## The task
Could you write out all of the data again, word for word?

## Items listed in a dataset
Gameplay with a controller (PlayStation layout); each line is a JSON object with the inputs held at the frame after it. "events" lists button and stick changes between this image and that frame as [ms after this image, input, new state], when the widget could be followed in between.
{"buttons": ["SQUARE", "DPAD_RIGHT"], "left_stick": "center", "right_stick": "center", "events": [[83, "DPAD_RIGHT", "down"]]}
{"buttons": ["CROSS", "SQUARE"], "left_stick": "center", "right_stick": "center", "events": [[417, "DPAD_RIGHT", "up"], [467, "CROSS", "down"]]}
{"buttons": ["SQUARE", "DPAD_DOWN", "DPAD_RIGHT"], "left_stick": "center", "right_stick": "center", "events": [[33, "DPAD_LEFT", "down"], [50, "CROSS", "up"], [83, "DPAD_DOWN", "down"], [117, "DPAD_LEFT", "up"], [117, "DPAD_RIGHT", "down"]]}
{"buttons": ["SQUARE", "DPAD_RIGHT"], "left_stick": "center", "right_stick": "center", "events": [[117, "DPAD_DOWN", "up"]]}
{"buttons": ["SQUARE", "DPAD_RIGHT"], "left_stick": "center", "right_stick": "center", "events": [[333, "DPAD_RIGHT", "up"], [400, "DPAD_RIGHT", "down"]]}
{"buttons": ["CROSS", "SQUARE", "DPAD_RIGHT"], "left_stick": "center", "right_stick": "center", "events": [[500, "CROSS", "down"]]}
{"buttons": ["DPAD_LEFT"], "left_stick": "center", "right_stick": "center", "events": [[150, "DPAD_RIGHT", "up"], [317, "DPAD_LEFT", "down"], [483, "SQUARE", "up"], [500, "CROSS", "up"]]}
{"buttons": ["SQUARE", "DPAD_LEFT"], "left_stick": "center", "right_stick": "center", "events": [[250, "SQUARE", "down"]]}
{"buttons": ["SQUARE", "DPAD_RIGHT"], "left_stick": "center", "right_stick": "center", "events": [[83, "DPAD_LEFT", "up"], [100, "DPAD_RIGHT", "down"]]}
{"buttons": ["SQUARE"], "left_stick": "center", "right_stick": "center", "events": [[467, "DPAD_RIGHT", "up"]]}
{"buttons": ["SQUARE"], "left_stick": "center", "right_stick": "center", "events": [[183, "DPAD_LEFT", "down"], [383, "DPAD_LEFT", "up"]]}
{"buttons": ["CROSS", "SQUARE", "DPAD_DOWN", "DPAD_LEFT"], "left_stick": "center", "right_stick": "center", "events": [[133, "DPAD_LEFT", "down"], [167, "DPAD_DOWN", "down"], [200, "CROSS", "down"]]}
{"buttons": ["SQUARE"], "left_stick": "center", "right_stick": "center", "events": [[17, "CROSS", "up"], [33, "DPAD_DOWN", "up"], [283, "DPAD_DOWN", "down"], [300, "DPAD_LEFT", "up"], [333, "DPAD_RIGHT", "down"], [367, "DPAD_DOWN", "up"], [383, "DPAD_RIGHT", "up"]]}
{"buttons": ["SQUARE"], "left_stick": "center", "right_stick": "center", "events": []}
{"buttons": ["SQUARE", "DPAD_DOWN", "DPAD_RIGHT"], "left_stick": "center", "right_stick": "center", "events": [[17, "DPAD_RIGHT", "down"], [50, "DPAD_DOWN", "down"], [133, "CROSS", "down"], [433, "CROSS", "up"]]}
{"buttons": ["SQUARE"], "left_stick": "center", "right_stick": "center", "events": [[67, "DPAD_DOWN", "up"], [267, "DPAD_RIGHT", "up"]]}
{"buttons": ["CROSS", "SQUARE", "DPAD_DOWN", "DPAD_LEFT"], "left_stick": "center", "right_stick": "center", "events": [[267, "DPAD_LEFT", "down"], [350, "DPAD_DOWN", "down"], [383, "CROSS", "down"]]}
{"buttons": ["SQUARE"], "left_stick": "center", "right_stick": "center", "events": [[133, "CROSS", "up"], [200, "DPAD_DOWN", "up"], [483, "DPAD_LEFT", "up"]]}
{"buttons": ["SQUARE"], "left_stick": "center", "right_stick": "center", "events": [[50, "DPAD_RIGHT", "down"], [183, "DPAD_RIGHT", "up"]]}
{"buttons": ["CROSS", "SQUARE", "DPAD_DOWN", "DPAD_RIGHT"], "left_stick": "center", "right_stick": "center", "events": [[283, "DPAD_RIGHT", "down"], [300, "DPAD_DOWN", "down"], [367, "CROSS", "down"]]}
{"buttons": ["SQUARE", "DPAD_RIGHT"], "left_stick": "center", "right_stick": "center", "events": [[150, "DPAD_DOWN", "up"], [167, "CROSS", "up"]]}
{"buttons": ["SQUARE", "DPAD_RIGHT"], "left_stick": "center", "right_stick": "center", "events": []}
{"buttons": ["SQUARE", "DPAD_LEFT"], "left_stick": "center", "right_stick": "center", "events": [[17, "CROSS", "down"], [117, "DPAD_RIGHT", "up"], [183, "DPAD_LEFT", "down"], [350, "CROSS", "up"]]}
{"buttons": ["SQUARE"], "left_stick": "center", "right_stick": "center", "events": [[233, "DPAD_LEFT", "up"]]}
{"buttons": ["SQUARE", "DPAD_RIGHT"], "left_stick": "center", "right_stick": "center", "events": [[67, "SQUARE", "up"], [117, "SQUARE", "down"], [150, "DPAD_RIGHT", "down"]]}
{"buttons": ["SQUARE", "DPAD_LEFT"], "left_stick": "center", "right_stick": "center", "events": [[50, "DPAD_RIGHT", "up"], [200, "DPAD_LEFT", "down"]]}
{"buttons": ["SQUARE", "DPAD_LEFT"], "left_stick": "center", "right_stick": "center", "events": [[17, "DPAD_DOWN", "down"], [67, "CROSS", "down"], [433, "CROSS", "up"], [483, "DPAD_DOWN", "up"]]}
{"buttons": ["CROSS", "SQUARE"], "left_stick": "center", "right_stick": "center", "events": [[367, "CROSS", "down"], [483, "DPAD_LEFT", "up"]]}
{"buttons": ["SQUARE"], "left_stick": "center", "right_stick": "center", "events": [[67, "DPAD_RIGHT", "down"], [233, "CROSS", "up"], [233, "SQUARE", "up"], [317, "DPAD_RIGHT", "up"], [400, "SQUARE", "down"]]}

## Output of the exercise
Gameplay with a controller (PlayStation layout); each line is a JSON object with the inputs held at the frame after it. "events" lists button and stick changes between this image and that frame as [ms after this image, input, new state], when the widget could be followed in between.
{"buttons": ["SQUARE", "DPAD_RIGHT"], "left_stick": "center", "right_stick": "center", "events": [[83, "DPAD_RIGHT", "down"]]}
{"buttons": ["CROSS", "SQUARE"], "left_stick": "center", "right_stick": "center", "events": [[417, "DPAD_RIGHT", "up"], [467, "CROSS", "down"]]}
{"buttons": ["SQUARE", "DPAD_DOWN", "DPAD_RIGHT"], "left_stick": "center", "right_stick": "center", "events": [[33, "DPAD_LEFT", "down"], [50, "CROSS", "up"], [83, "DPAD_DOWN", "down"], [117, "DPAD_LEFT", "up"], [117, "DPAD_RIGHT", "down"]]}
{"buttons": ["SQUARE", "DPAD_RIGHT"], "left_stick": "center", "right_stick": "center", "events": [[117, "DPAD_DOWN", "up"]]}
{"buttons": ["SQUARE", "DPAD_RIGHT"], "left_stick": "center", "right_stick": "center", "events": [[333, "DPAD_RIGHT", "up"], [400, "DPAD_RIGHT", "down"]]}
{"buttons": ["CROSS", "SQUARE", "DPAD_RIGHT"], "left_stick": "center", "right_stick": "center", "events": [[500, "CROSS", "down"]]}
{"buttons": ["DPAD_LEFT"], "left_stick": "center", "right_stick": "center", "events": [[150, "DPAD_RIGHT", "up"], [317, "DPAD_LEFT", "down"], [483, "SQUARE", "up"], [500, "CROSS", "up"]]}
{"buttons": ["SQUARE", "DPAD_LEFT"], "left_stick": "center", "right_stick": "center", "events": [[250, "SQUARE", "down"]]}
{"buttons": ["SQUARE", "DPAD_RIGHT"], "left_stick": "center", "right_stick": "center", "events": [[83, "DPAD_LEFT", "up"], [100, "DPAD_RIGHT", "down"]]}
{"buttons": ["SQUARE"], "left_stick": "center", "right_stick": "center", "events": [[467, "DPAD_RIGHT", "up"]]}
{"buttons": ["SQUARE"], "left_stick": "center", "right_stick": "center", "events": [[183, "DPAD_LEFT", "down"], [383, "DPAD_LEFT", "up"]]}
{"buttons": ["CROSS", "SQUARE", "DPAD_DOWN", "DPAD_LEFT"], "left_stick": "center", "right_stick": "center", "events": [[133, "DPAD_LEFT", "down"], [167, "DPAD_DOWN", "down"], [200, "CROSS", "down"]]}
{"buttons": ["SQUARE"], "left_stick": "center", "right_stick": "center", "events": [[17, "CROSS", "up"], [33, "DPAD_DOWN", "up"], [283, "DPAD_DOWN", "down"], [300, "DPAD_LEFT", "up"], [333, "DPAD_RIGHT", "down"], [367, "DPAD_DOWN", "up"], [383, "DPAD_RIGHT", "up"]]}
{"buttons": ["SQUARE"], "left_stick": "center", "right_stick": "center", "events": []}
{"buttons": ["SQUARE", "DPAD_DOWN", "DPAD_RIGHT"], "left_stick": "center", "right_stick": "center", "events": [[17, "DPAD_RIGHT", "down"], [50, "DPAD_DOWN", "down"], [133, "CROSS", "down"], [433, "CROSS", "up"]]}
{"buttons": ["SQUARE"], "left_stick": "center", "right_stick": "center", "events": [[67, "DPAD_DOWN", "up"], [267, "DPAD_RIGHT", "up"]]}
{"buttons": ["CROSS", "SQUARE", "DPAD_DOWN", "DPAD_LEFT"], "left_stick": "center", "right_stick": "center", "events": [[267, "DPAD_LEFT", "down"], [350, "DPAD_DOWN", "down"], [383, "CROSS", "down"]]}
{"buttons": ["SQUARE"], "left_stick": "center", "right_stick": "center", "events": [[133, "CROSS", "up"], [200, "DPAD_DOWN", "up"], [483, "DPAD_LEFT", "up"]]}
{"buttons": ["SQUARE"], "left_stick": "center", "right_stick": "center", "events": [[50, "DPAD_RIGHT", "down"], [183, "DPAD_RIGHT", "up"]]}
{"buttons": ["CROSS", "SQUARE", "DPAD_DOWN", "DPAD_RIGHT"], "left_stick": "center", "right_stick": "center", "events": [[283, "DPAD_RIGHT", "down"], [300, "DPAD_DOWN", "down"], [367, "CROSS", "down"]]}
{"buttons": ["SQUARE", "DPAD_RIGHT"], "left_stick": "center", "right_stick": "center", "events": [[150, "DPAD_DOWN", "up"], [167, "CROSS", "up"]]}
{"buttons": ["SQUARE", "DPAD_RIGHT"], "left_stick": "center", "right_stick": "center", "events": []}
{"buttons": ["SQUARE", "DPAD_LEFT"], "left_stick": "center", "right_stick": "center", "events": [[17, "CROSS", "down"], [117, "DPAD_RIGHT", "up"], [183, "DPAD_LEFT", "down"], [350, "CROSS", "up"]]}
{"buttons": ["SQUARE"], "left_stick": "center", "right_stick": "center", "events": [[233, "DPAD_LEFT", "up"]]}
{"buttons": ["SQUARE", "DPAD_RIGHT"], "left_stick": "center", "right_stick": "center", "events": [[67, "SQUARE", "up"], [117, "SQUARE", "down"], [150, "DPAD_RIGHT", "down"]]}
{"buttons": ["SQUARE", "DPAD_LEFT"], "left_stick": "center", "right_stick": "center", "events": [[50, "DPAD_RIGHT", "up"], [200, "DPAD_LEFT", "down"]]}
{"buttons": ["SQUARE", "DPAD_LEFT"], "left_stick": "center", "right_stick": "center", "events": [[17, "DPAD_DOWN", "down"], [67, "CROSS", "down"], [433, "CROSS", "up"], [483, "DPAD_DOWN", "up"]]}
{"buttons": ["CROSS", "SQUARE"], "left_stick": "center", "right_stick": "center", "events": [[367, "CROSS", "down"], [483, "DPAD_LEFT", "up"]]}
{"buttons": ["SQUARE"], "left_stick": "center", "right_stick": "center", "events": [[67, "DPAD_RIGHT", "down"], [233, "CROSS", "up"], [233, "SQUARE", "up"], [317, "DPAD_RIGHT", "up"], [400, "SQUARE", "down"]]}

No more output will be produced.